## Selected text
######
Four point five million houses for sale and ten million renters with ruined credit produced a glut that the market couldn’t digest. By 2013 the government agencies of Freddie Mac and Fanny Mae were left with an inventory of 90,000 foreclosed homes, with many of the other 4,410,000 sitting on the books of banks. The upside of the housing crisis should have been a return to saner prices, enabling more buyers to become homeowners after prices plummeted. After all, free market prices are set by competition between bidders; if all bidders are subject to the same constraints, the 4,500,000 most eligible buyers should move into those homes. But instead, the government agencies sold them in bulk to investors like Colony Capital, which bought nearly a thousand during a pilot program.
capital’s colonies
Blackstone, the largest private equity fund and now the largest owner of single family homes in the nation, spent over $4.5 billion to buy at least 30,000 houses, often paying in cash. GI Partners gave a billion dollars to Waypoint Homes to scoop up over 4000 houses and Citibank extended them a quarter of a billion in credit. Major investors believe that “the single-family residential asset class will serve as a natural hedge against inflation,” which is redundant since property values and rents go up as the dollar loses value. No mention was made of how the wages and savings of renters will fare without this flotation device.
######
## Data lines
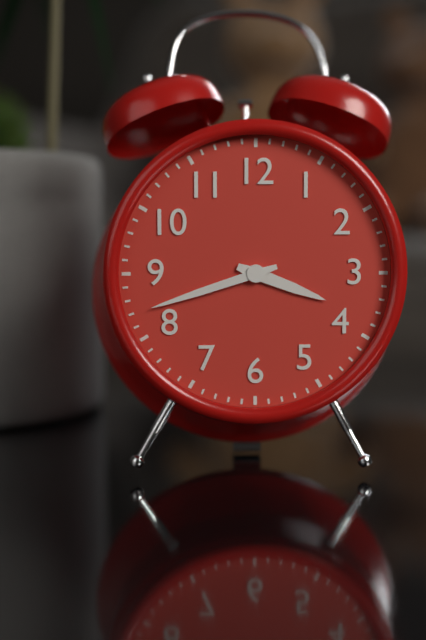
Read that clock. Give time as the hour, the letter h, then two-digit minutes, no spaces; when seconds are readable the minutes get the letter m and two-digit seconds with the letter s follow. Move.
3h42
######
## Brief
Pick up the passage on investors buying up foreclosed houses after its last sentence and carry it further. The lines with the clocks and watches can be set aside here.

## Expected output
Meanwhile, in low-rent districts and overbuilt suburbs alike, property values took a nosedive because foreclosed homes sat vacant and decrepit, bringing down the property tax base that communities depend on. Banks did not fulfill their legal obligation to maintain and market properties, after they rushed through millions of robo-signed forgeries of foreclosure documents forcing owners out, sometimes at gunpoint. Due to lower property taxes, public services were slashed, further decreasing the jobs and money circulating in minority neighborhoods. True to the name of the unabashed Colony Capital, communities at home became capital’s colonies—capitalism being the way that civilized people colonize.
locusts and money in the urban desert
Tom Englehardt introduced a different post by Laura Gottesdiener by suggesting to media pundits that they use Detroit as the benchmark for biblical-scale catastrophe instead of Katrina. He wrote:
... in a country in which Congress has trouble raising money for essential highway upkeep, not a single mile of real high-speed rail exists (the Acela Express in the Northeast being a high-speed joke), the national infrastructure gets a D+ grade from the American Society of Civil Engineers, and one of its formerly great cities makes the phrase “hollowed out” sound like a euphemism, perhaps we should change our metaphors. Maybe when something devastates part of this country, it’s not a “Katrina” any longer, but a “Detroit.” Maybe the next time a city is hit by a hurricane, the headlines should refer to it as “a five-hour Detroit.” Maybe when the next set of aging natural gas pipelines blows up, we should speak of “an under- ground Detroit.”
Gottesdiener’s 2015 article, “A Foreclosure Conveyer Belt: the Continuing Depopulation of Detroit,” highlighted the largest simultaneous property-tax foreclosures in history, with tens of thousands of people evicted at the same time. Sixty-two thousand homes were slated for the auction block in 2015, half of them occupied, affecting one out of every seven people in Detroit.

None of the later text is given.